After the interval, we were treated to one of Bartók’s greatest works, his Concerto for Orchestra. The orchestra had played it less than a year ago under Bringuier, so there was no dust to brush off their parts. I cannot say the performance was better or worse than Bringuier’s, it was equally fine, but perhaps more detailed – though I suspect Bringuier may have had more rehearsal time (there were a few rough edges this time round). The brass and woodwind principals clearly enjoyed their limelight in the “Game of the couples”. The wistful Elegia reminded us that this work by written by Bartók in American exile, in 1943, but otherwise the work is playful and full of intriguing (mild) dissonance. After the witty scherzo-like fourth movement followed the Finale which gave Heras-Casado the chance to show off some of his Iberian passion. His fiery temperament blends with an amiable countenance, sound technique, a broad repertoire and plenty of charisma – could this be the perfect mix to ignite staid Zurichers?

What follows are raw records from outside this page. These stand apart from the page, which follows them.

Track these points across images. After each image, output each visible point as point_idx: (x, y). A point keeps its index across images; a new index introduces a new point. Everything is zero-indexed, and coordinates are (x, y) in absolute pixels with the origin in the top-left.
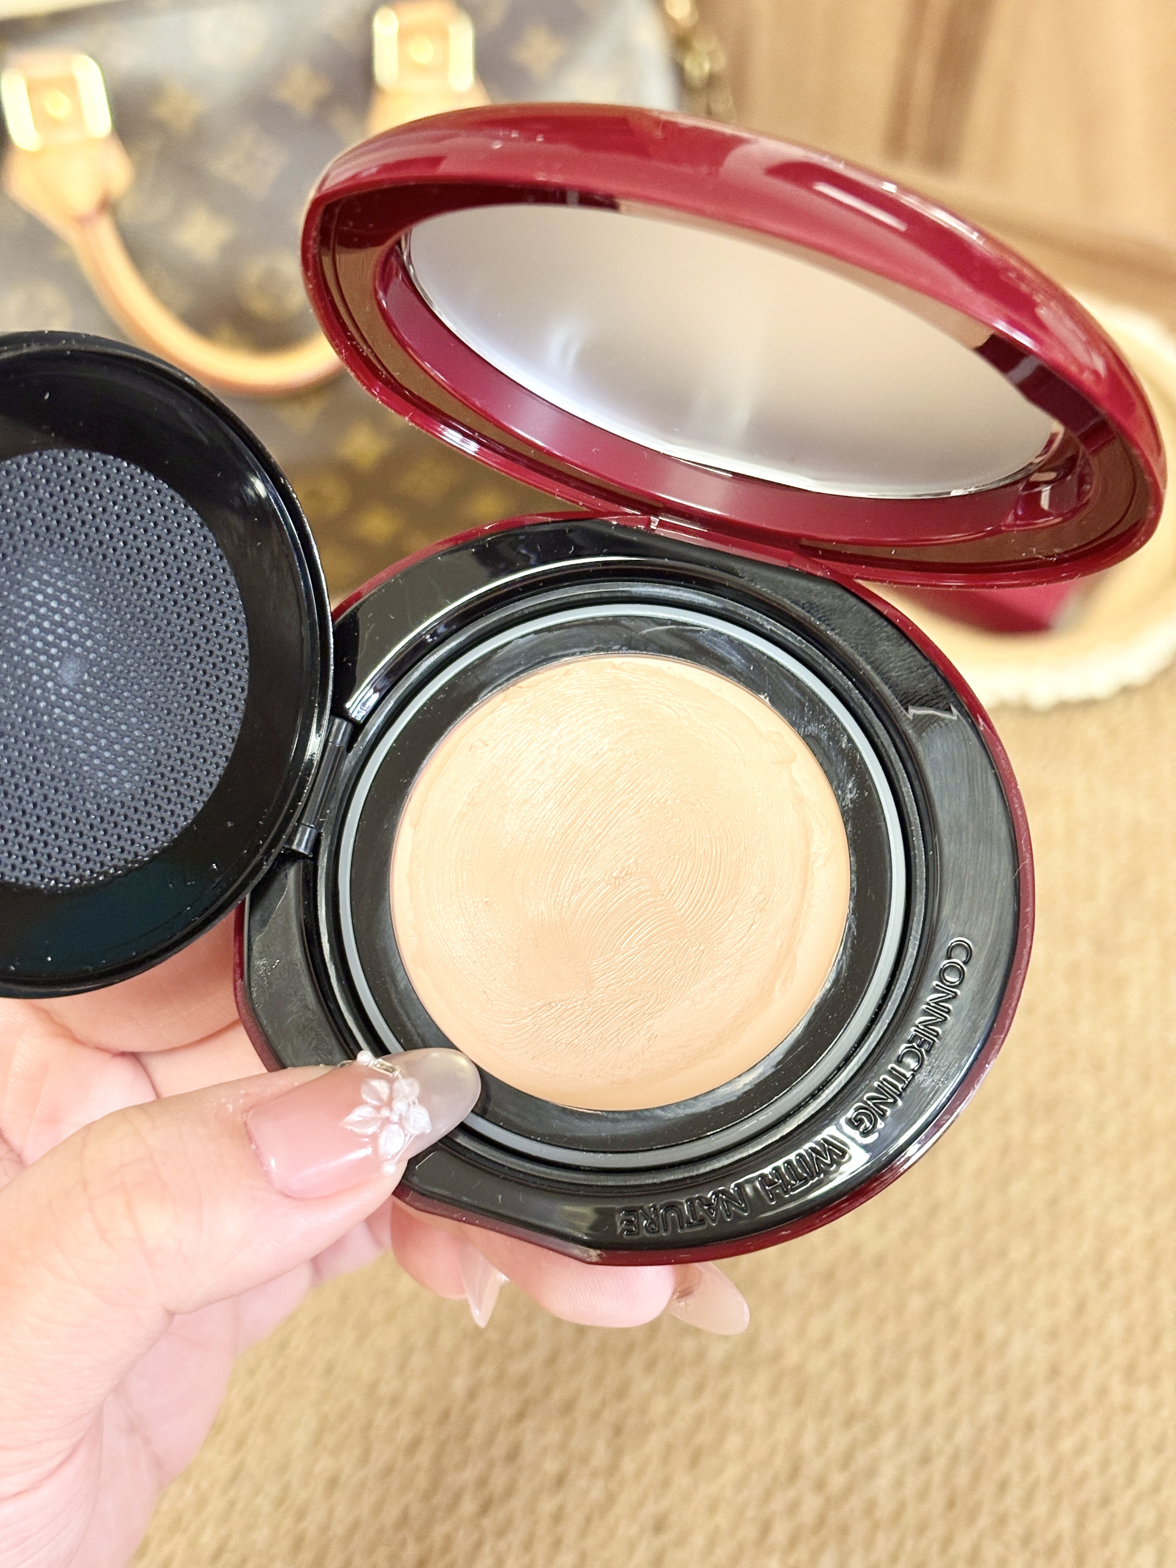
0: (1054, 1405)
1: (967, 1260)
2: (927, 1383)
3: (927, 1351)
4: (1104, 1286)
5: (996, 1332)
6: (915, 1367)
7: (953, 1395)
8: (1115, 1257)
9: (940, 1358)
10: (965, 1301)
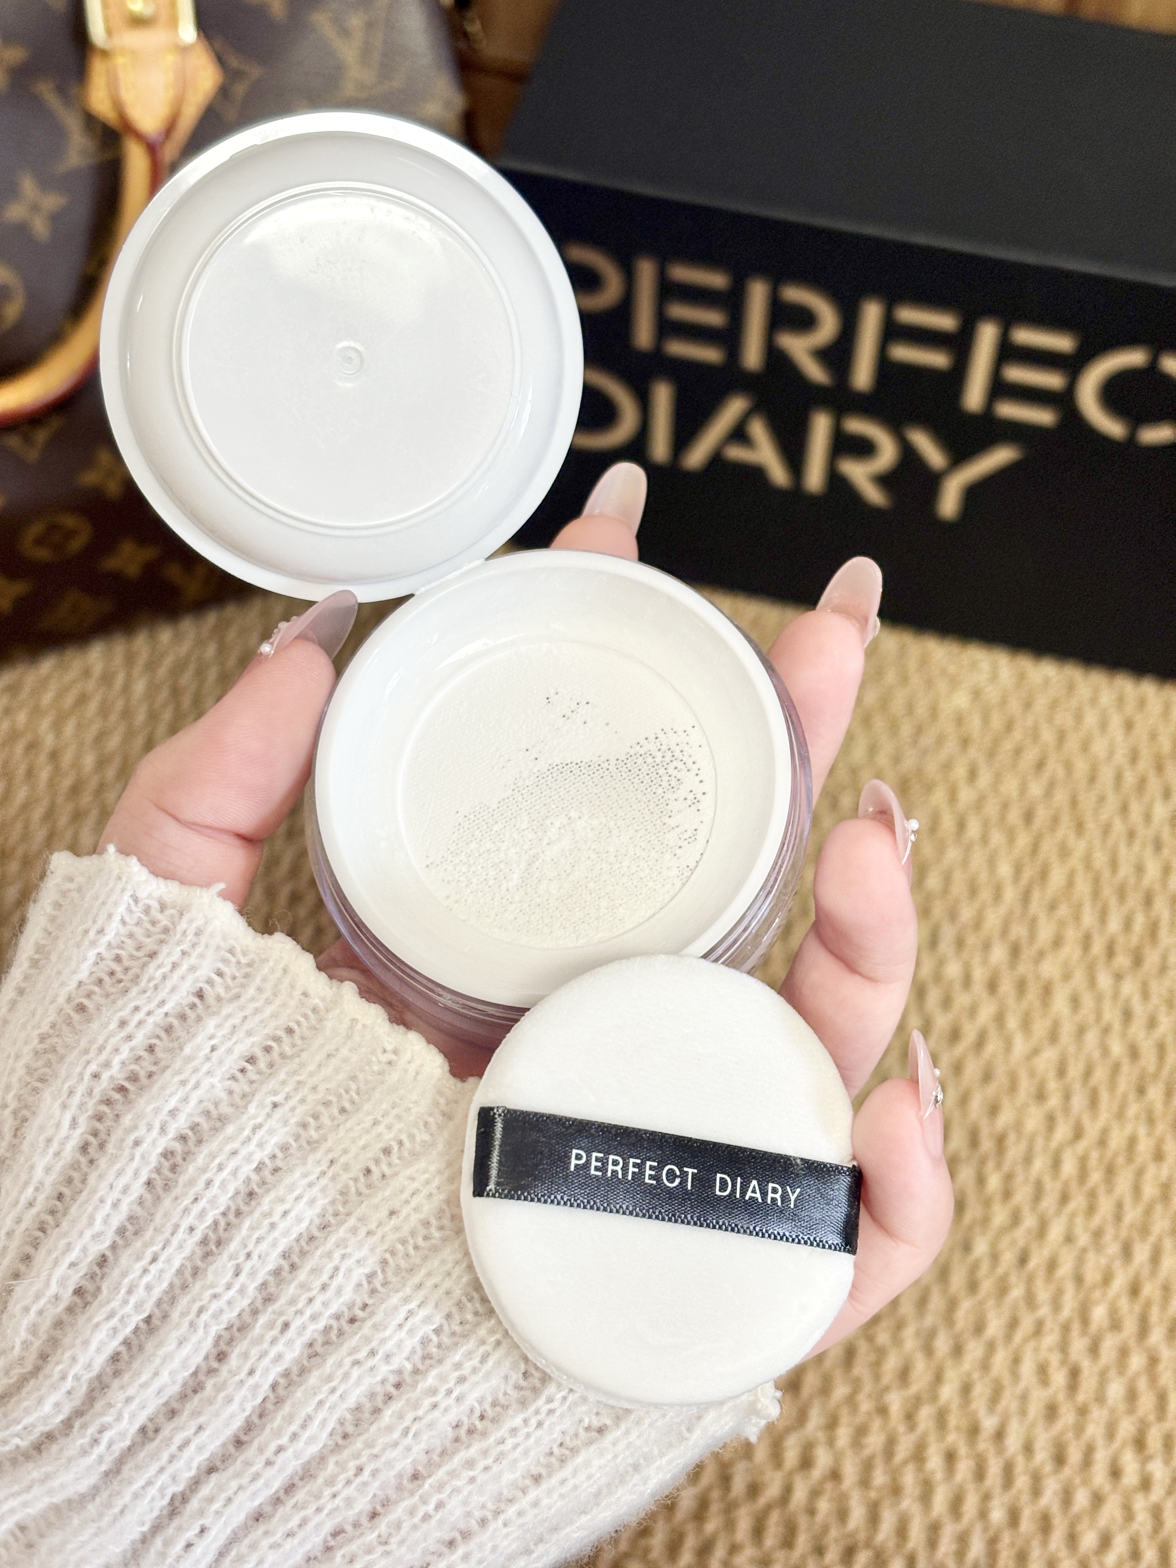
0: (1067, 1498)
1: (942, 1344)
2: (926, 1496)
3: (919, 1456)
4: (1094, 1350)
5: (989, 1424)
6: (909, 1479)
7: (956, 1505)
8: (1099, 1314)
9: (935, 1462)
10: (948, 1392)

The tell-tale sign was that a number of orchestra players, who were not playing on stage, were spotted in the auditorium. I also, from my seat behind the orchestra, watched the faces of the players during the performance and they seemed very well pleased. Heras-Casado has conducted the Tonhalle Orchestra before. In 2011, he conducted their opening concert and returned a year later with Mozart and Bach. In 2012, he accompanied Sol Gabetta in Shostakovich’s First Cello Concerto and performed a Firebird. At this moment, he is not Chief Conductor of any orchestra, as far as I can tell, though he guests with many top-flight orchestras (this season with the New York Philharmonic, Los Angeles Philharmonic, San Francisco Philharmonic, Munich Philharmonic and the Finnish Radio Symphony Orchestra). My money has now switched from Sanderling.

All eyes may jealously be on the sparkling Elbphilharmonie in Hamburg; London music-lovers salivate about the new possibility of reviving the plans for a new concert hall for the London Symphony Orchestra close to the Barbican. Zurich concert-goers, on the other hand, chatter only about who might be taking their orchestra forward to new heights.